● **Directions**: Exactly how many lines in the listing contain "CIRCLE"? Respond with the number and nothing more.

● **Available records**:

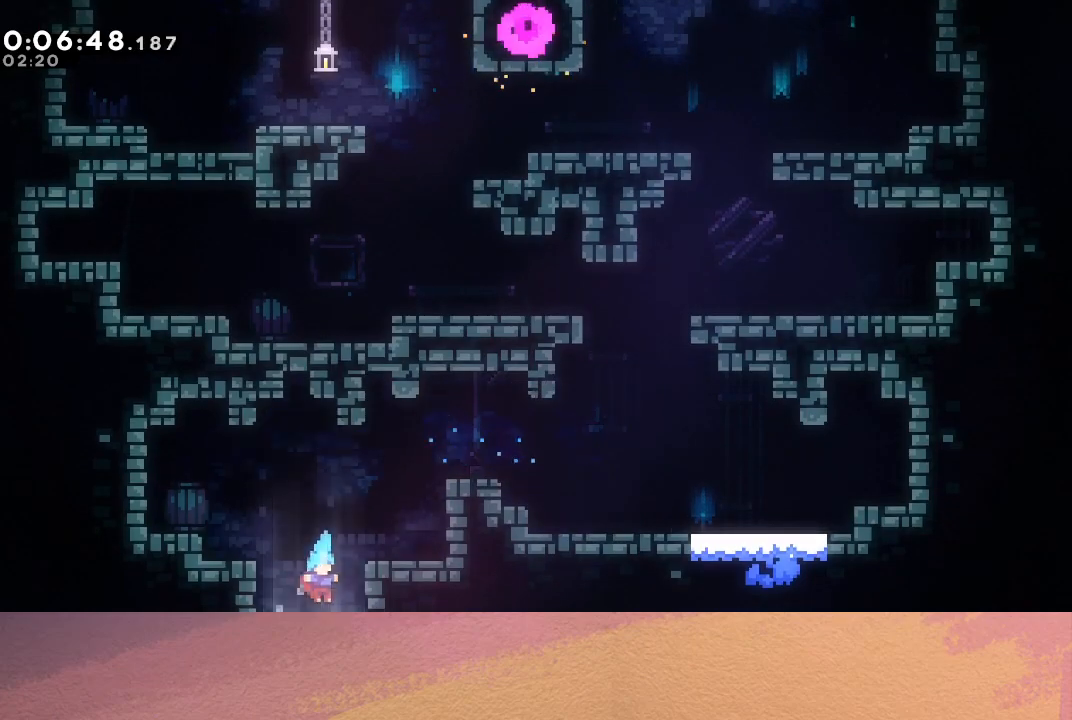
{"buttons": ["DPAD_DOWN", "DPAD_RIGHT"], "left_stick": "center", "events": []}
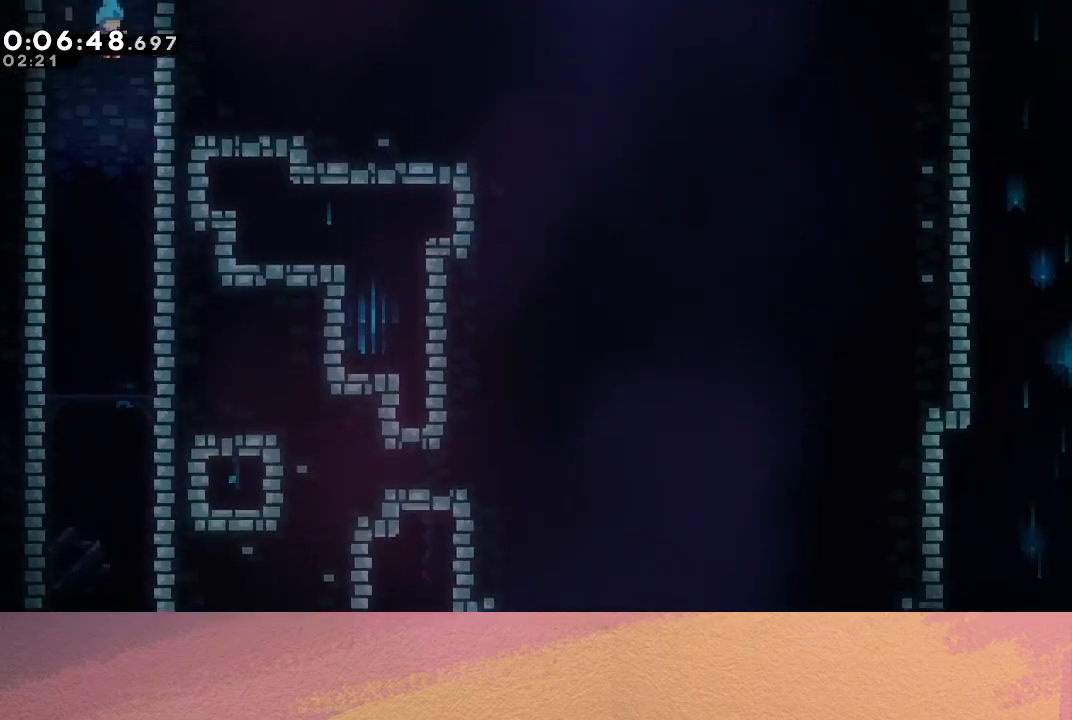
{"buttons": ["DPAD_DOWN", "DPAD_RIGHT"], "left_stick": "center", "events": []}
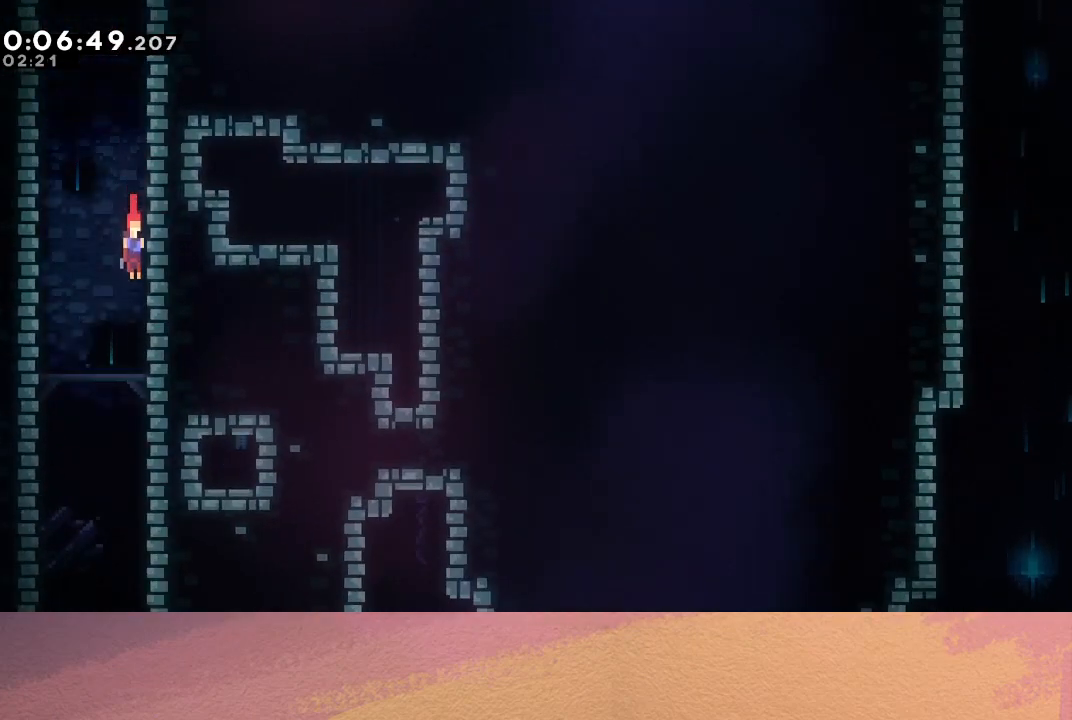
{"buttons": ["DPAD_DOWN", "DPAD_RIGHT"], "left_stick": "center", "events": []}
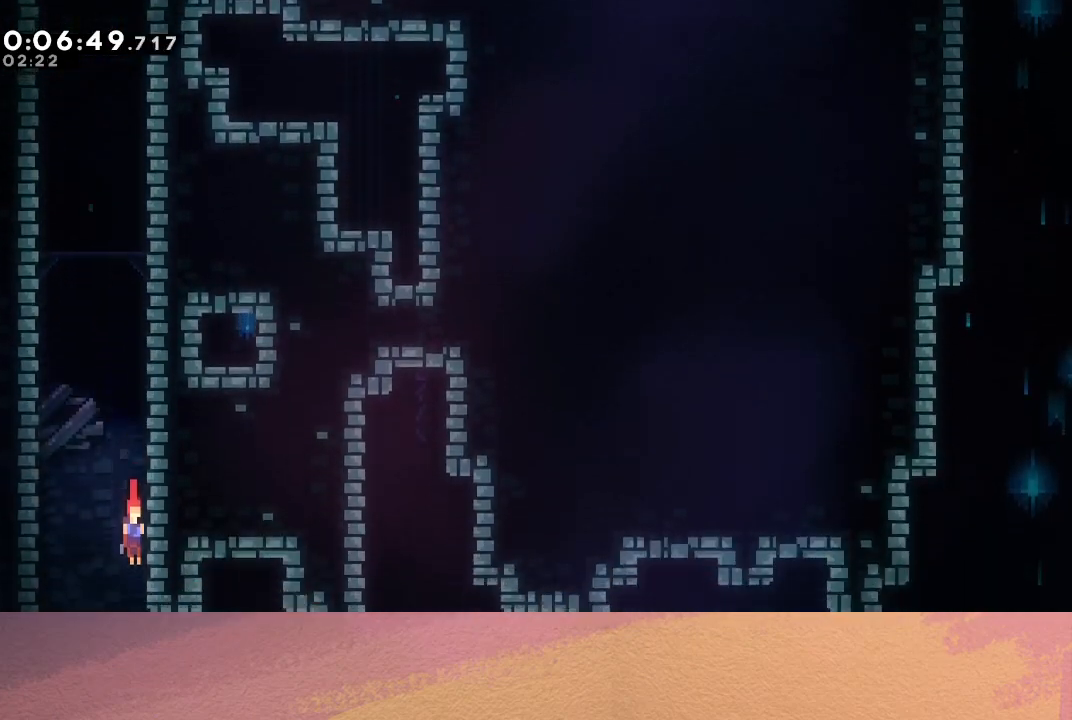
{"buttons": ["DPAD_DOWN", "DPAD_RIGHT"], "left_stick": "center", "events": []}
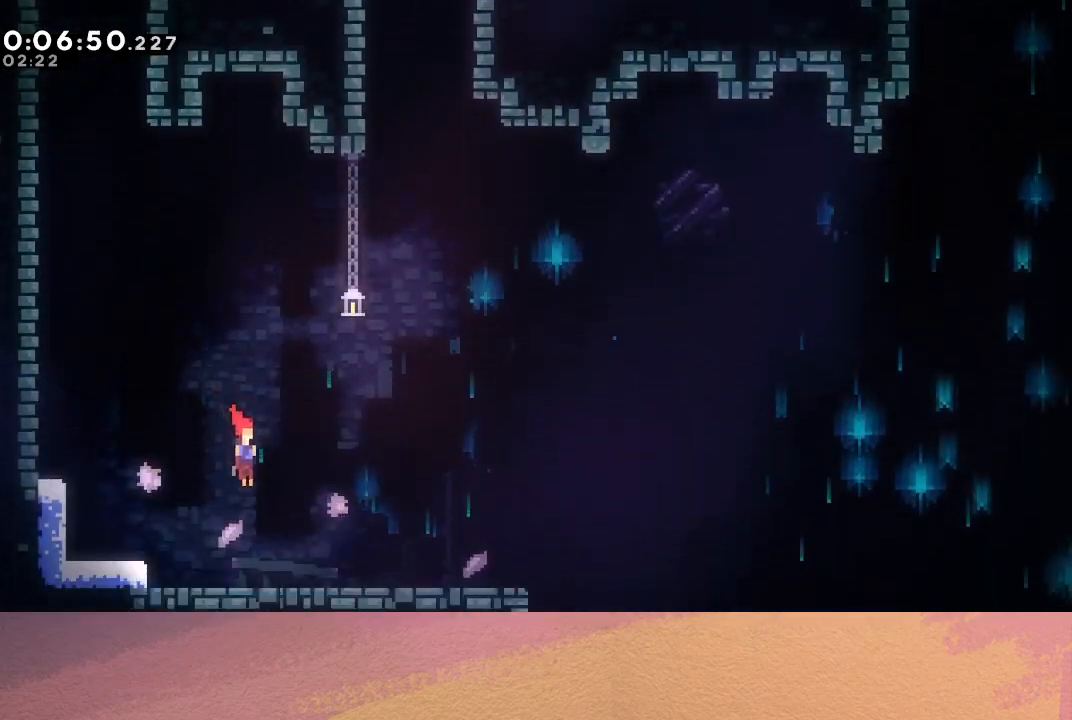
{"buttons": ["DPAD_DOWN", "DPAD_RIGHT"], "left_stick": "center", "events": [[167, "CROSS", "down"], [300, "CIRCLE", "down"], [350, "CROSS", "up"], [400, "CIRCLE", "up"]]}
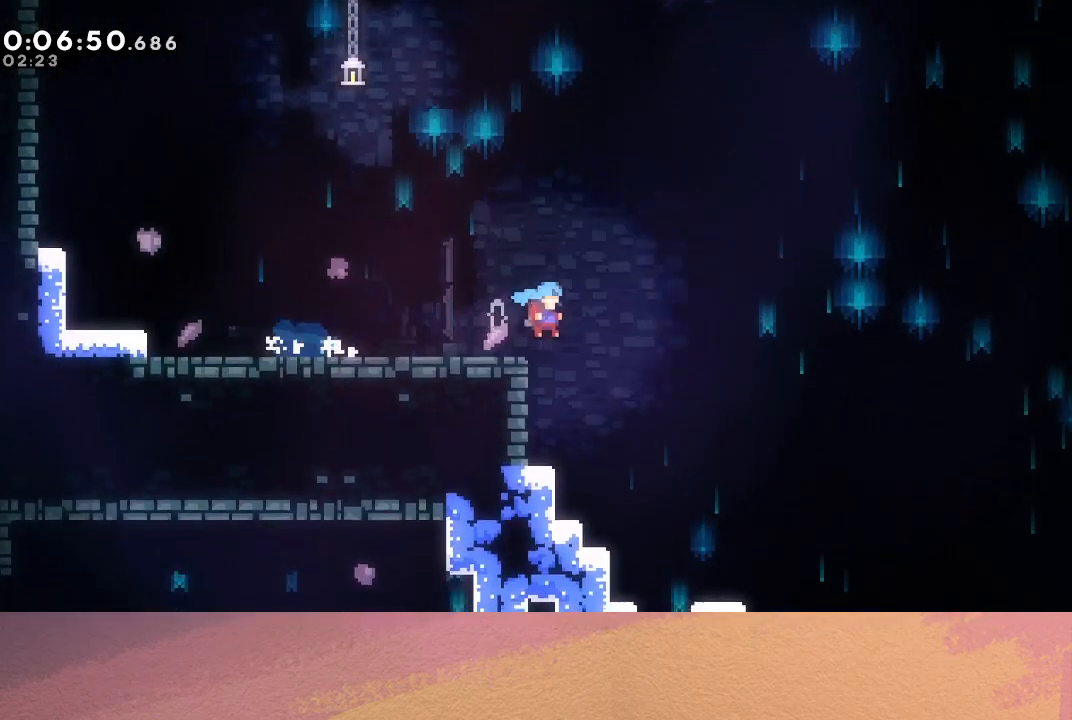
{"buttons": ["DPAD_DOWN", "DPAD_RIGHT"], "left_stick": "center", "events": []}
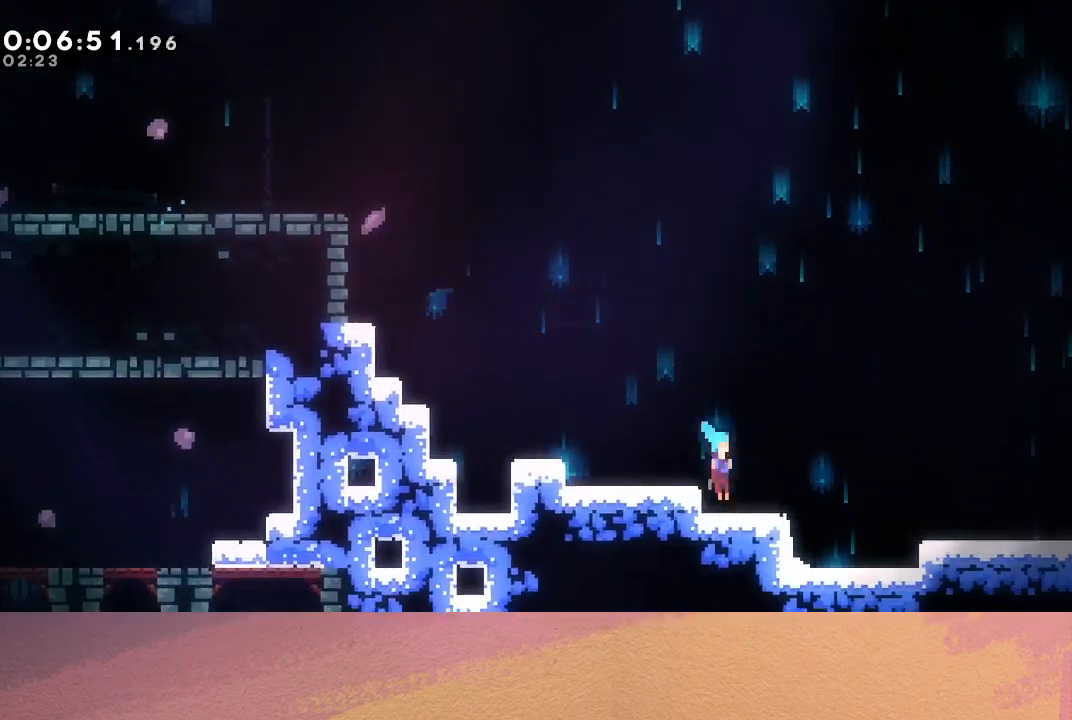
{"buttons": ["CROSS", "CIRCLE", "DPAD_RIGHT"], "left_stick": "center", "events": [[117, "CROSS", "down"], [233, "CIRCLE", "down"], [383, "DPAD_DOWN", "up"]]}
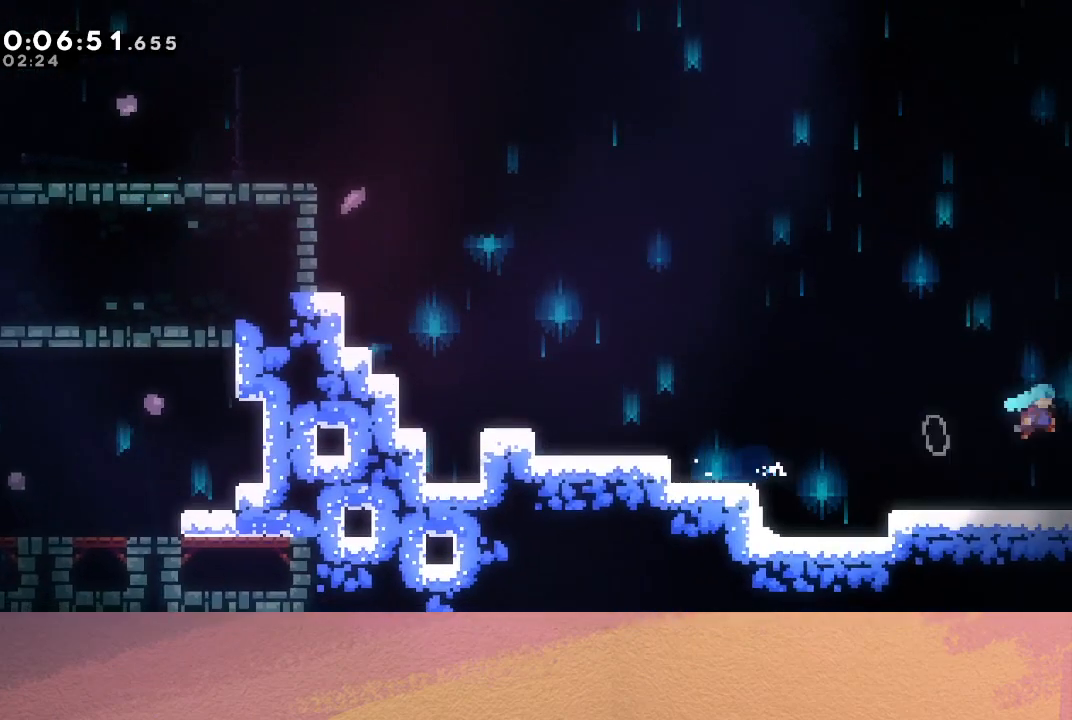
{"buttons": ["CROSS", "CIRCLE", "DPAD_RIGHT"], "left_stick": "center", "events": []}
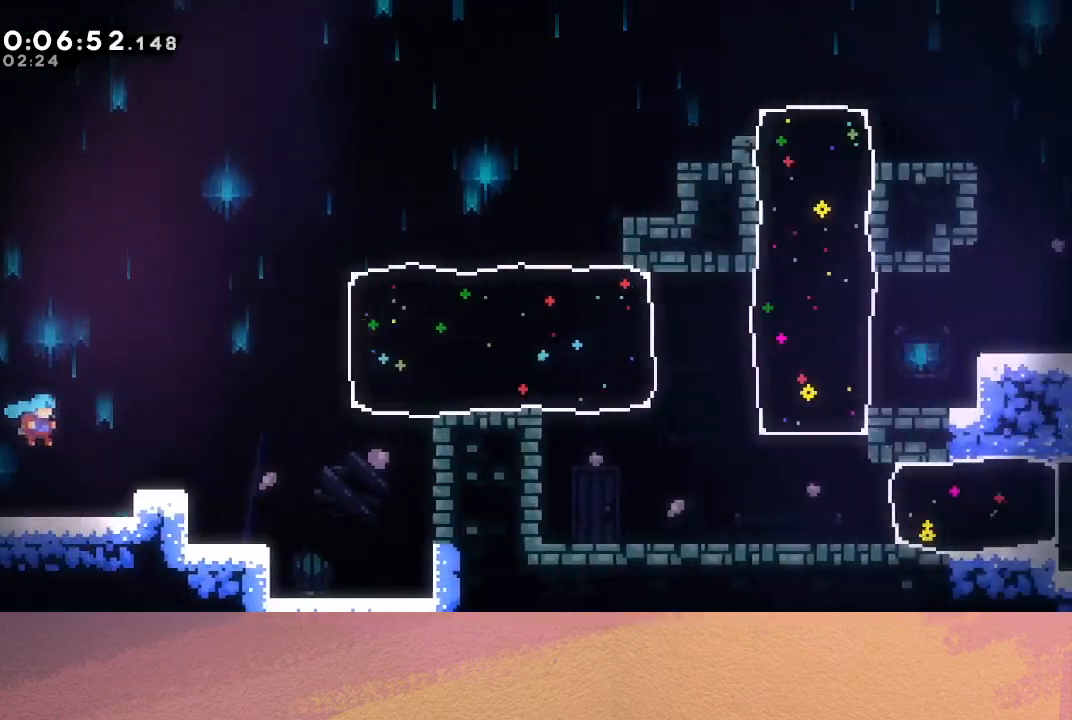
{"buttons": ["CIRCLE", "DPAD_RIGHT"], "left_stick": "center", "events": [[150, "CROSS", "up"], [200, "CIRCLE", "up"], [400, "CIRCLE", "down"]]}
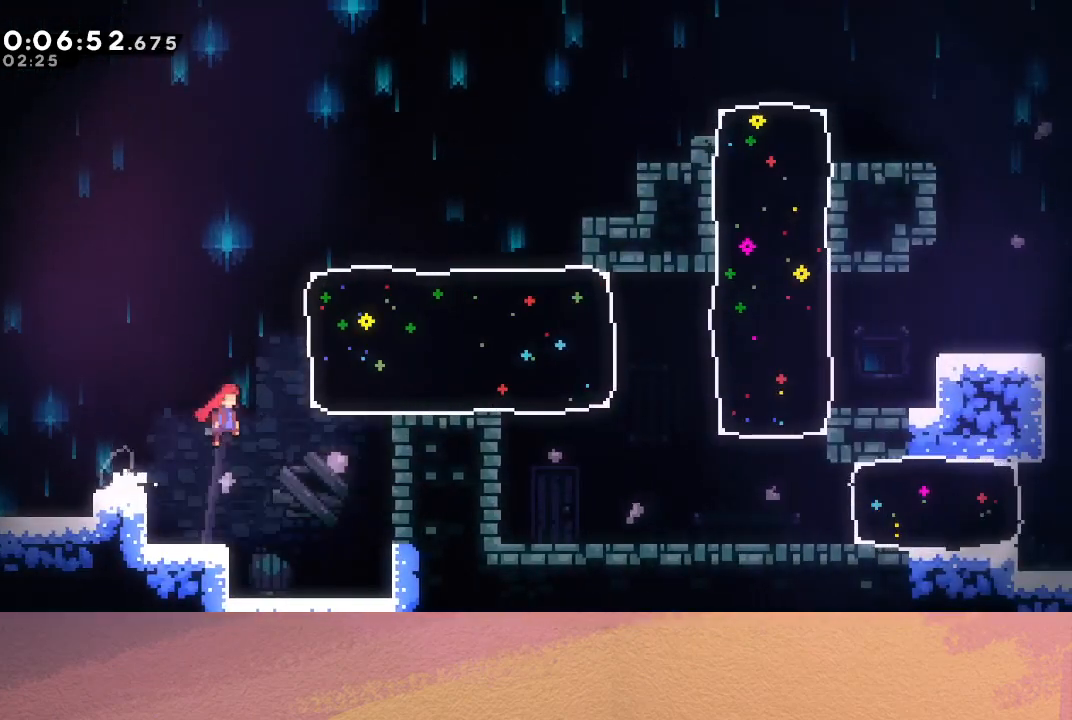
{"buttons": ["DPAD_RIGHT"], "left_stick": "center", "events": [[83, "CROSS", "down"], [233, "CROSS", "up"], [283, "CIRCLE", "up"]]}
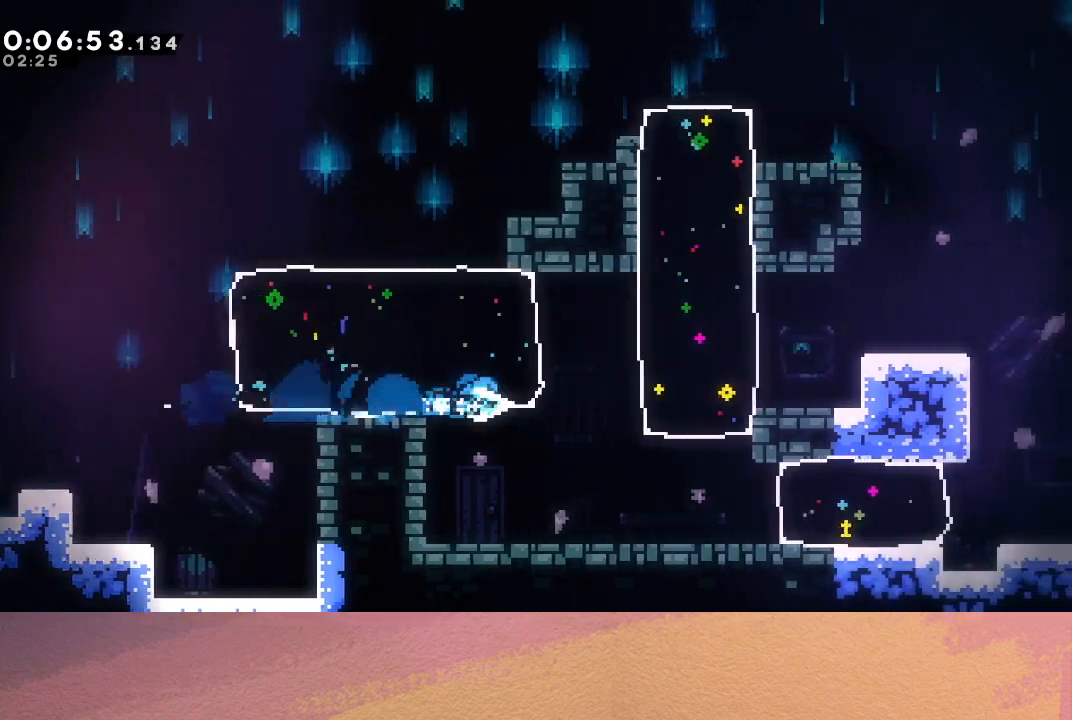
{"buttons": ["DPAD_DOWN", "DPAD_RIGHT"], "left_stick": "center", "events": [[217, "DPAD_DOWN", "down"], [233, "CROSS", "down"], [367, "CROSS", "up"]]}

● **Answer to this exercise**: 5